The ban on laptops in the cabins of planes flying from the Middle East to the USA is over.
Large airports in the countries affected by the ban have now taken other steps to increase security.
Those measures include checking electronic devices to make sure they don't contain a bomb and pulling more people out of airport lines for additional screening.
A spokesman for the US Department of Homeland Security (DHS) said all airlines and airports with flights departing for the USA had met the agency's first phase of new security measures which were announced in late June but not described in any detail.
A DHD statement said: "The quick and decisive action taken by airlines, nations, and stakeholders are a testament to our shared commitment to raising the bar on global aviation security.

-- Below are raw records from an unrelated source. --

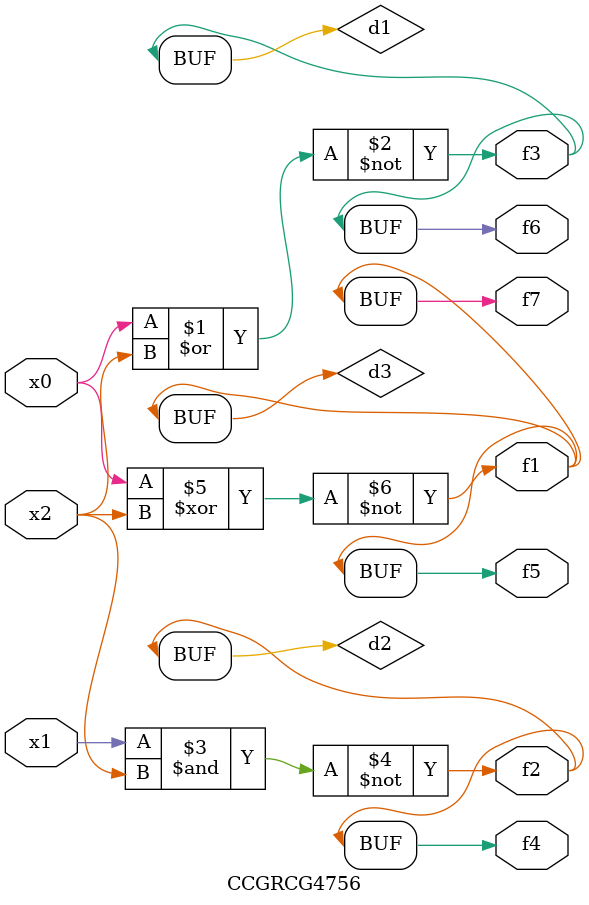
<source format=v>
module CCGRCG4756(
	input x0, x1, x2,
	output f1, f2, f3, f4, f5, f6, f7
);

	wire d1, d2, d3;

	nor (d1, x0, x2);
	nand (d2, x1, x2);
	xnor (d3, x0, x2);
	assign f1 = d3;
	assign f2 = d2;
	assign f3 = d1;
	assign f4 = d2;
	assign f5 = d3;
	assign f6 = d1;
	assign f7 = d3;
endmodule

</source>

“Airlines were able to implement the necessary enhanced security measures because of the close coordination and extensive communication between aviation partners and DHS/TSA."
In March the USA imposed a ban on laptops in the cabins of planes coming into the country from 10 Middle Eastern airports. This week, King Khalid International Airport in Riyadh, Saudi Arabia, was the last of the 10 to comply with USA security measures and exit the laptop-ban list.
The ban grew from fear that terrorists were working on bombs that can be hidden in devices such as laptop and tablet computers. A test was carried out on an airplane on the ground and a laptop bomb destroyed the aircraft.
Intelligence reports indicate terrorists lacked the ability to detonate such a bomb remotely - meaning they couldn't trigger a bomb in the cargo hold while sitting in the cabin.
Some safety experts have cautioned that putting devices with lithium ion batteries that are prone to overheating in the cargo increased the risk of fire.
Now the Federal Aviation Administration is telling airlines that devices with lithium batteries should be put in carry-on baggage and not placed in checked luggage -- the advice that existed before the March order covering large electronics devices in the cabin.
Homeland Security Secretary John said there will be additional testing of devices to make sure they are working computers and not a disguised bomb and more people will be pulled aside for extra screening. He did not say how agents will decide who gets pulled aside.